Super Micro Computer shares fell more than 9% in premarket trading Wednesday following disappointing first-quarter results. The AI server manufacturer posted earnings of 35 cents per share on $5.02 billion in revenue.
Super Micro Computer, Inc. (SMCI)
Wall Street expected 40 cents per share and $6 billion in revenue. The company had issued preliminary results last month to warn investors.
Year-over-year revenue dropped 15% from $5.94 billion. Net income plunged 60% to $168.3 million compared to $424.3 million in the prior year period.
CEO Charles Liang attributed the miss to GPU rack complexity. A major customer requested configuration changes that delayed shipments worth $1.5 billion.

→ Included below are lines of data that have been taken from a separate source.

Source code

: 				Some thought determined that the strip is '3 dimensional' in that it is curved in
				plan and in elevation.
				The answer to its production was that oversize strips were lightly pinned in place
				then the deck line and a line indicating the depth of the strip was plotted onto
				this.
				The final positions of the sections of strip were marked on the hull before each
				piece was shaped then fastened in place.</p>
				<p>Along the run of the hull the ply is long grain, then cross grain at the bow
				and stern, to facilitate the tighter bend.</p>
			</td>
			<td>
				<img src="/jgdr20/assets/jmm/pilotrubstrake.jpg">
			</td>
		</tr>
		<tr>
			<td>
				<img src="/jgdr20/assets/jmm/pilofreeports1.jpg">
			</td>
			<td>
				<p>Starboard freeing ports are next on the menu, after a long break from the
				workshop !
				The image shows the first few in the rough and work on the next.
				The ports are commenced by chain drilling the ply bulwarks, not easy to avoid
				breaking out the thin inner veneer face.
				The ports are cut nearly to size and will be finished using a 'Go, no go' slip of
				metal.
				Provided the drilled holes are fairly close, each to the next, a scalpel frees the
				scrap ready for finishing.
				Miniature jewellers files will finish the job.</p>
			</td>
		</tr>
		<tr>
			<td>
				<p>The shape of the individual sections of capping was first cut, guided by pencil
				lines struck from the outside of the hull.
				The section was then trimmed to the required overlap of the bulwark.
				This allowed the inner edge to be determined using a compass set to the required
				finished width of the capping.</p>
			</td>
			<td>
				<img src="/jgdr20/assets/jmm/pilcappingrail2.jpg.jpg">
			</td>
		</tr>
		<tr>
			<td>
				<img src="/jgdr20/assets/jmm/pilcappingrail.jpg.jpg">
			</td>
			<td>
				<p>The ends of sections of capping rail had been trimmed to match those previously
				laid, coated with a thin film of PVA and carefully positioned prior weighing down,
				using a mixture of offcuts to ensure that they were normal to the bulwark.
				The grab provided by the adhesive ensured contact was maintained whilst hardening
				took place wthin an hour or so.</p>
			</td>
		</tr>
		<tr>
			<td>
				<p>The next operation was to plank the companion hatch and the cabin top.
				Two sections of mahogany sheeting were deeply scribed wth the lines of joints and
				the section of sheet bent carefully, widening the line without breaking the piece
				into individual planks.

The server maker’s partnership with Nvidia has made it a first-mover in AI infrastructure. Super Micro builds integrated systems around new GPU architectures, including Nvidia’s Blackwell Ultra series.
This partnership has generated a $13 billion GB300 order book. However, the complexity of next-generation GPU systems is creating execution challenges.
The company issued preliminary earnings two weeks before the official report. At that time, it warned revenue would hit $5 billion, down from original guidance of $6-7 billion.
AI server companies are cutting margins to win large contracts. This strategy limits profit growth despite strong revenue expansion.
Susquehanna analysts noted similar issues. They said Super Micro’s lower-margin business approach and deep discounts on GB300 orders weren’t priced into the stock properly.
The competitive landscape has intensified. Some analysts suggest Dell has captured market share from Super Micro in recent quarters.
Despite the quarterly miss, Super Micro raised its near-term outlook. Second-quarter revenue is projected at $10-11 billion, crushing the $7.83 billion consensus estimate.
Full-year revenue guidance now stands at minimum $36 billion, up from $33 billion previously.
The stock has climbed 56% year-to-date. Super Micro trades at a 16.94 price-to-earnings ratio, compared to 9.75 for Hewlett Packard Enterprise and 14.11 for Dell Technologies.
The $1.5 billion revenue shift from Q1 to Q2 explains much of the raised guidance. Customer design changes required additional integration work that pushed deliveries into the current quarter.